Joint Distribution Committee resettlement experts from nine European countries last night concluded a two-day conference here called to study the effects of the new refugee immigration act passed by Congress several weeks ago. The JDC men were joined by specialists of the United Service for New Americans and by other leaders in the refugee field.
During the meeting JDC migration officers drafted plans to give assistance to would-be immigrants to the United States and considered ways and means of speeding Jewish refugees to the U.S. It was indicated that JDC and USNA, which sponsored more than two-thirds of all refugees to enter the U.S. in the 1948-51 Truman DP immigrant program, will again sponsor most of the Jewish refugees entering the U.S. under the Eisenhower Administration’s program.
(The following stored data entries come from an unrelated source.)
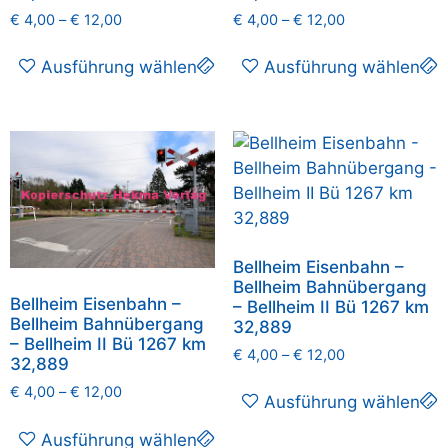
€
4,00
–
€
12,00
€
4,00
–
€
12,00
Ausführung wählen
Ausführung wählen
Bellheim Eisenbahn –
Bellheim Bahnübergang
Bellheim Eisenbahn –
– Bellheim II Bü 1267 km
Bellheim Bahnübergang
32,889
– Bellheim II Bü 1267 km
€
4,00
–
€
12,00
32,889
€
4,00
–
€
12,00
Ausführung wählen
Ausführung wählen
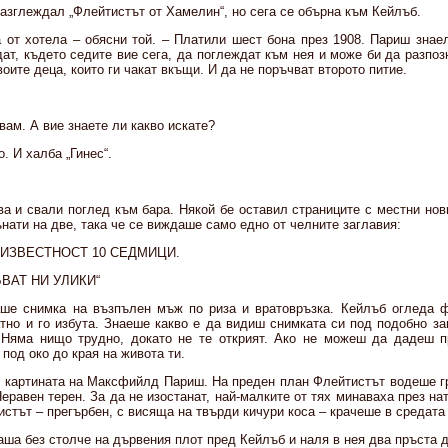
азглеждал „Флейтистът от Хамелин“, но сега се обърна към Кейлъб.
 от хотела – обясни той. – Платили шест бона през 1908. Париш знаел
ат, където седите вие сега, да поглеждат към нея и може би да разпозн
воите деца, които ги чакат вкъщи. И да не поръчват второто питие.
рвам. А вие знаете ли какво искате?
. И халба „Гинес“.
ва и свали поглед към бара. Някой бе оставил страниците с местни нов
ънати на две, така че се виждаше само едно от челните заглавия:
ЕИЗВЕСТНОСТ 10 СЕДМИЦИ.
ВАТ НИ УЛИКИ“
ше снимка на възпълен мъж по риза и вратовръзка. Кейлъб огледа ф
атно и го избута. Знаеше какво е да видиш снимката си под подобно за
 Няма нищо трудно, докато не те открият. Ако не можеш да дадеш п
 под око до края на живота ти.
в картината на Максфийлд Париш. На преден план Флейтистът водеше г
еравен терен. За да не изостанат, най-малките от тях минаваха през н
истът – прегърбен, с висяща на твърди кичури коса – крачеше в средата 
аша без столче на дървения плот пред Кейлъб и наля в нея два пръста 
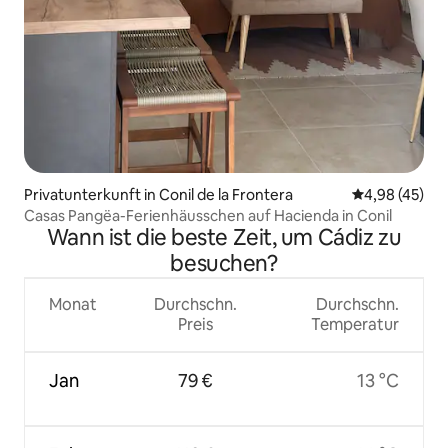
Privatunterkunft in Conil de la Frontera
Durchschnittl
4,98 (45)
Casas Pangëa-Ferienhäusschen auf Hacienda in Conil
Wann ist die beste Zeit, um Cádiz zu
besuchen?
Monat
Durchschn.
Durchschn.
Preis
Temperatur
Jan
79 €
13 °C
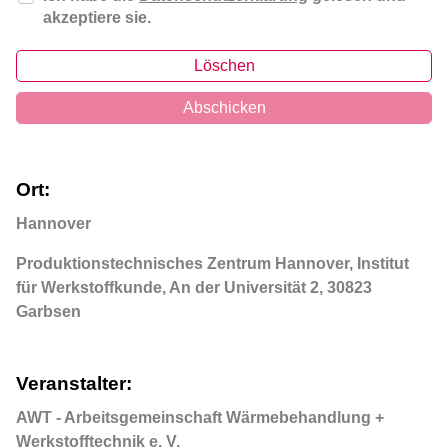
akzeptiere sie.
Löschen
Abschicken
Ort:
Hannover
Produktionstechnisches Zentrum Hannover, Institut 
für Werkstoffkunde, An der Universität 2, 30823 
Garbsen
Veranstalter:
AWT - Arbeitsgemeinschaft Wärmebehandlung +
Werkstofftechnik e. V.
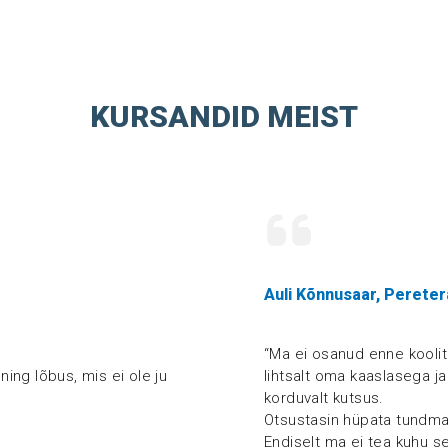
KURSANDID MEIST
Auli Kõnnusaar, Perete
“Ma ei osanud enne koolitu
ning lõbus, mis ei ole ju
lihtsalt oma kaaslasega j
korduvalt kutsus.
Otsustasin hüpata tundma
Endiselt ma ei tea kuhu se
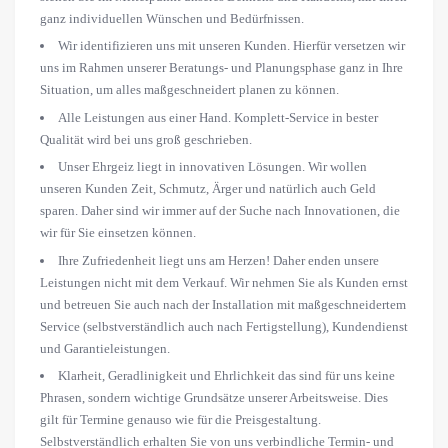
ganz individuellen Wünschen und Bedürfnissen.
Wir identifizieren uns mit unseren Kunden. Hierfür versetzen wir
uns im Rahmen unserer Beratungs- und Planungsphase ganz in Ihre
Situation, um alles maßgeschneidert planen zu können.
Alle Leistungen aus einer Hand. Komplett-Service in bester
Qualität wird bei uns groß geschrieben.
Unser Ehrgeiz liegt in innovativen Lösungen. Wir wollen
unseren Kunden Zeit, Schmutz, Ärger und natürlich auch Geld
sparen. Daher sind wir immer auf der Suche nach Innovationen, die
wir für Sie einsetzen können.
Ihre Zufriedenheit liegt uns am Herzen! Daher enden unsere
Leistungen nicht mit dem Verkauf. Wir nehmen Sie als Kunden ernst
und betreuen Sie auch nach der Installation mit maßgeschneidertem
Service (selbstverständlich auch nach Fertigstellung), Kundendienst
und Garantieleistungen.
Klarheit, Geradlinigkeit und Ehrlichkeit das sind für uns keine
Phrasen, sondern wichtige Grundsätze unserer Arbeitsweise. Dies
gilt für Termine genauso wie für die Preisgestaltung.
Selbstverständlich erhalten Sie von uns verbindliche Termin- und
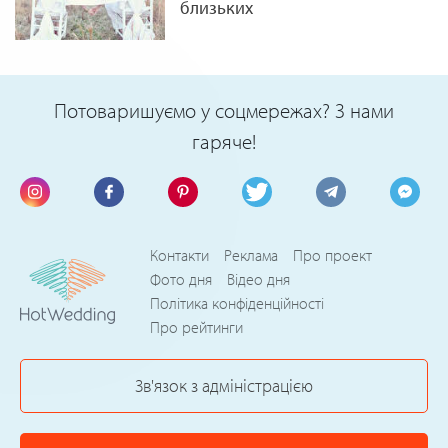
близьких
Потоваришуємо у соцмережах? З нами
гаряче!
Контакти
Реклама
Про проект
Фото дня
Відео дня
Політика конфіденційності
Про рейтинги
Зв'язок з адміністрацією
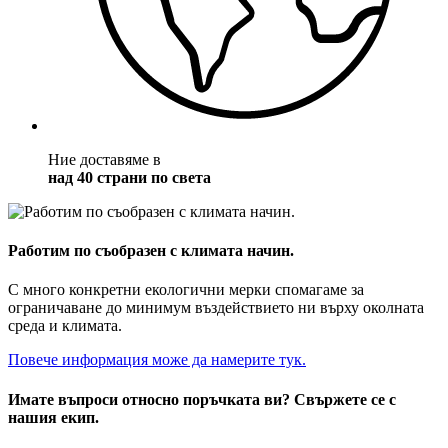
Ние доставяме в
над 40 страни по света
Работим по съобразен с климата начин.
С много конкретни екологични мерки спомагаме за
ограничаване до минимум въздействието ни върху околната
среда и климата.
Повече информация може да намерите тук.
Имате въпроси относно поръчката ви? Свържете се с
нашия екип.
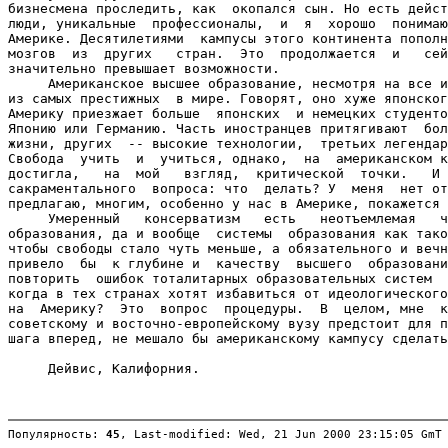
бизнесмена проследить, как  окопался сын. Но есть дейст
люди, уникальные  профессионалы,  и  я  хорошо  понимаю
Америке. Десятилетиями  кампусы этого континента пополн
мозгов  из  других   стран.  Это  продолжается  и   сей
значительно превышает возможности.

     Американское высшее образование, несмотря на все и
из самых престижных  в мире. Говорят, оно хуже японског
Америку приезжает больше  японских  и немецких студенто
Японию или Германию. Часть иностранцев притягивают  бол
жизни, других  -- высокие технологии,  третьих легендар
Свобода  учить  и  учиться, однако,  на  американском к
достигла,   на  мой   взгляд,  критической  точки.   И 
сакраментального  вопроса: что  делать? У  меня  нет от
предлагаю, многим, особенно у нас в Америке, покажется 
     Умеренный   консерватизм   есть   неотъемлемая   ч
образования, да и вообще  системы  образования как тако
чтобы свободы стало чуть меньше, а обязательного и вечн
привело  бы  к глубине и  качеству  высшего  образовани
повторить  ошибок тоталитарных образовательных систем  
когда в тех странах хотят избавиться от идеологического
на  Америку?  Это  вопрос  процедуры.  В  целом, мне  к
советскому и восточно-европейскому вузу предстоит для п
шага вперед, не мешало бы американскому кампусу сделать
     Дейвис, Калифорния.

Популярность: 
45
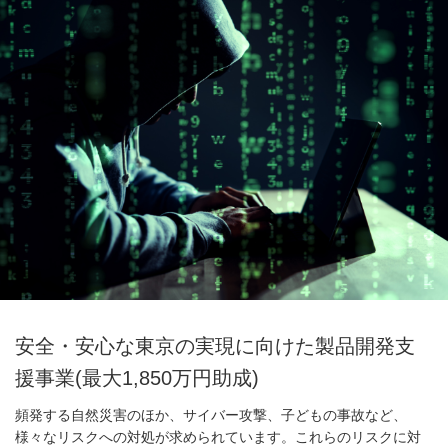
安全・安心な東京の実現に向けた製品開発支
援事業(最大1,850万円助成)
頻発する自然災害のほか、サイバー攻撃、子どもの事故など、
様々なリスクへの対処が求められています。これらのリスクに対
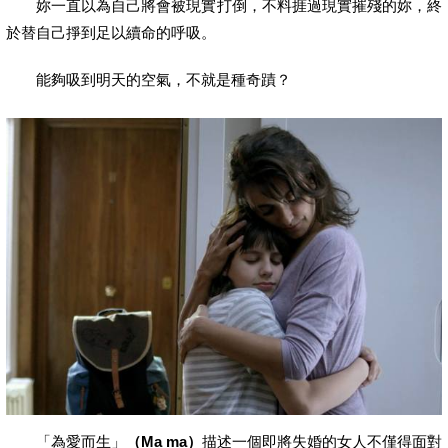
妳一直以為自己將會被現實打倒，不料捱過現實摧殘的妳，終
於替自己掙到足以續命的呼吸。
能夠吸到明天的空氣，不就是種奇蹟？
「為愛而生」
（Ma ma）
描述一個即將失婚的女人不僅得面對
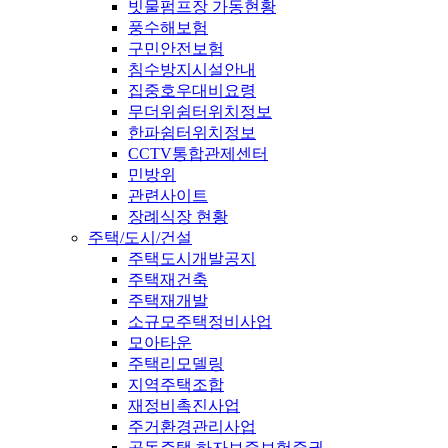
빗물펌프장 가동현황
풍수해보험
구민안전보험
침수방지시설안내
집중호우대비요령
무더위쉼터위치정보
한파쉼터위치정보
CCTV통합관제센터
민방위
관련사이트
장례식장 현황
주택/도시/건설
주택도시개발공지
주택재건축
주택재개발
소규모주택정비사업
모아타운
주택리모델링
지역주택조합
재정비촉진사업
주거환경관리사업
공동주택 하자보증보험증권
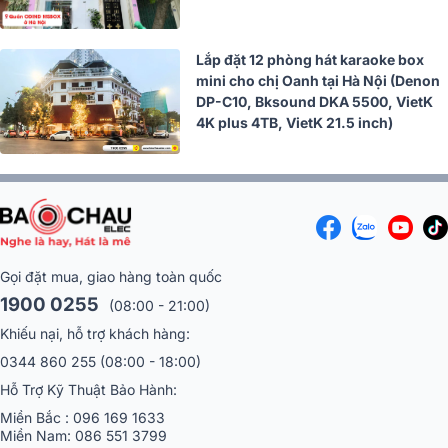
Lắp đặt 12 phòng hát karaoke box
mini cho chị Oanh tại Hà Nội (Denon
DP-C10, Bksound DKA 5500, VietK
4K plus 4TB, VietK 21.5 inch)
Gọi đặt mua, giao hàng toàn quốc
1900 0255
(08:00 - 21:00)
Khiếu nại, hỗ trợ khách hàng:
0344 860 255
(08:00 - 18:00)
Hỗ Trợ Kỹ Thuật Bảo Hành:
Miền Bắc :
096 169 1633
Miền Nam:
086 551 3799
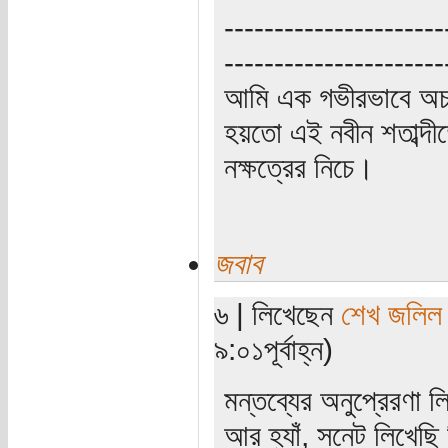
----------------------
----------------------
আমি এক গভীরভাবে অচ
হয়তো এই নবীন শতাব্দী
নক্ষত্রের নিচে।
জবাব
৬ | লিখেছেন
শেখ জলিল
৯:০১পূর্বাহ্ন)
মন্তব্যের অনুপ্রেরণা
আর হ্যাঁ, সনেট লিখেছি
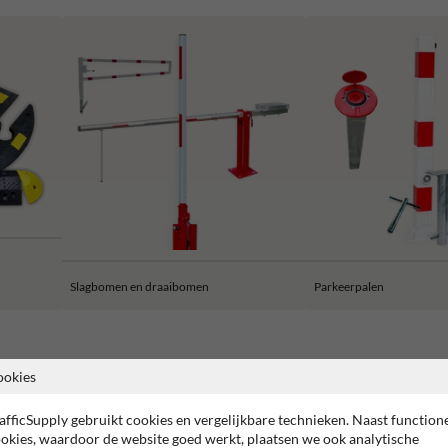
Slagbomen en draaibomen
Parkeerpalen
ookies
afficSupply gebruikt cookies en vergelijkbare technieken. Naast function
2 jaar fabrieksgarantie
CE keurmerk
TUV gekeurd
okies, waardoor de website goed werkt, plaatsen we ook analytische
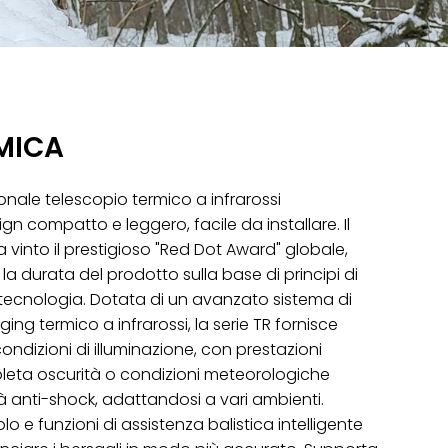
slovenský
Español
MICA
onale telescopio termico a infrarossi
gn compatto e leggero, facile da installare. Il
vinto il prestigioso "Red Dot Award" globale,
la durata del prodotto sulla base di principi di
 tecnologia. Dotata di un avanzato sistema di
ing termico a infrarossi, la serie TR fornisce
condizioni di illuminazione, con prestazioni
leta oscurità o condizioni meteorologiche
à anti-shock, adattandosi a vari ambienti.
olo e funzioni di assistenza balistica intelligente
In their reports, JDC officials stressed that most of the refugees registered with the agency’s resettlement department are escapees from Communist countries who previously were victims of the Nazis, As such, it was pointed out, they are eligible to come to the U.S. under the new law.
Among the non-JDC specialists to address the conference were Dr. G. Van Heuven Goedhart, United Nations High Commissioner for Refugees, and Ugo Carusi, former U.S. Commissioner for Immigration and Naturalization, former chairman of the Displaced Persons Commission and currently in charge of the refugee program of the Mutual Security Agency.